I tell myself this time you’ll catch me. This time
you’ll search for me like driftwood at the beach.

You’ll find me there like a fantasy, I tell

myself, if you decide to fall to meet me. You’re
the mystery like snow in fog. We sang ‘walk like an Egyptian’.
Danced to The Bangles. We grew up Christian
but you don’t pray anymore or think that anything
is holy. You’re the material girl now. You’re gone.
You don’t phone. You don’t visit. You’ve gone cold.
You’re set around me like confetti. I came upon
the sun one day but you were no longer around to
see it glow. I listen to Coldplay and pretend you’re
still around. Still pretend you love me. The sea
does not glitter anymore like it used to. You don’t come
home for Christmas. You only talk to our mother.
Prague is your future. I plant tomatoes and basil.
Your nephew plucks snails. Eats green gooseberries.
He didn’t want to talk to you when you telephoned
on Tuesday afternoon driving to boot-camp after work. You remind
me that I need to cheer up. That I chose this life.

And I think that perhaps it’s my fault that we’ve
become strangers over the years. Strangers. Strangers.

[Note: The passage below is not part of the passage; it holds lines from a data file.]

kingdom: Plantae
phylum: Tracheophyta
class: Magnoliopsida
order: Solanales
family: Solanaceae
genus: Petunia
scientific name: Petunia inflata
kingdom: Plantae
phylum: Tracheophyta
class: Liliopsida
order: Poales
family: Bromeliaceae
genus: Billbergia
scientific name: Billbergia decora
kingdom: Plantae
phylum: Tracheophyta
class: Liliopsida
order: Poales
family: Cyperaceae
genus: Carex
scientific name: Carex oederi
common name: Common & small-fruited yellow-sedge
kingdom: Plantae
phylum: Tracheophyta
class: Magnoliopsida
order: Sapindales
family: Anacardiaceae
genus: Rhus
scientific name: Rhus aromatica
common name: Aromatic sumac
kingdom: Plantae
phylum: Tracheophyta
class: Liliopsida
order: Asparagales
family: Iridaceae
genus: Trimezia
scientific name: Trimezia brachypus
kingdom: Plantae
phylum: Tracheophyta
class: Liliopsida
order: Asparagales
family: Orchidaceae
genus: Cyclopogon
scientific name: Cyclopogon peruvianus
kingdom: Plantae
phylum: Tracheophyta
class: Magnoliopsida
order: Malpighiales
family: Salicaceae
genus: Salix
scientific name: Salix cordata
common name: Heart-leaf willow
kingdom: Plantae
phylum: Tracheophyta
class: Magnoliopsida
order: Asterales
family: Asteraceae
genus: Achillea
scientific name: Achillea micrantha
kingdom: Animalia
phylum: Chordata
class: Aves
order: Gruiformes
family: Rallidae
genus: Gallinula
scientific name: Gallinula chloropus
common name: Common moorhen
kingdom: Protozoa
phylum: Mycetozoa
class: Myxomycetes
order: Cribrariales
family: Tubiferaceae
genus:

owner of a lonely heart weeping amongst the glaciers

(for the Dutch poet Joop Bersee)

Weather has its own body. Water-fat sang a gospel in
plants. Stems explored the muddy-blue. The photographer (my sister)
sang her own gospel with her camera documenting our
holiday. She chose everything. The food. The beach house

which was a different one each year. We used

to drive down to the beach. Walk barefoot on the hot sand.
I would watch my nephew carefully. The music school behind his
wet stone eyes. We’d all get lost in the day. I made a fist in the
wet sand thinking of the hours I would spend writing and writing
in the cool bedroom that I shared with my sister. Conjuring
spells into love poems. At night, we would all drink. Drink

cocktails that my sister made. Drink in the warm weather, eating
barbecue chicken and ribs. Pizza made on a fire. Drink in the
memory of family we used to religiously visit like the manic-
depressive cousin who sang opera we never heard from anymore.

Whose parents in their seventies were getting a divorce. This
was the future now. My sister, the photographer. My brother,
the financial planner, father, my mother, deaf and pretending
that she was still young and looked good for her age. My father,

elderly, diabetic, who had trouble with his legs. In public, he would
push away my arm. Embarrassed that he needed help to walk.
Weather had its own body that summer. Sunlight against the wall,
we’d all sleep in the afternoon. Wake up late in the mornings.

My sister would take charge in the kitchen. In the shops, carrying
packages. Now her heart is set on Prague. Falling in love.
Becoming wife, lover and mother. Walking past lakes. Leaving
her fragile family, nerve damage, hugging the shore life behind
in South Africa. I learned that summer that even poems have lungs.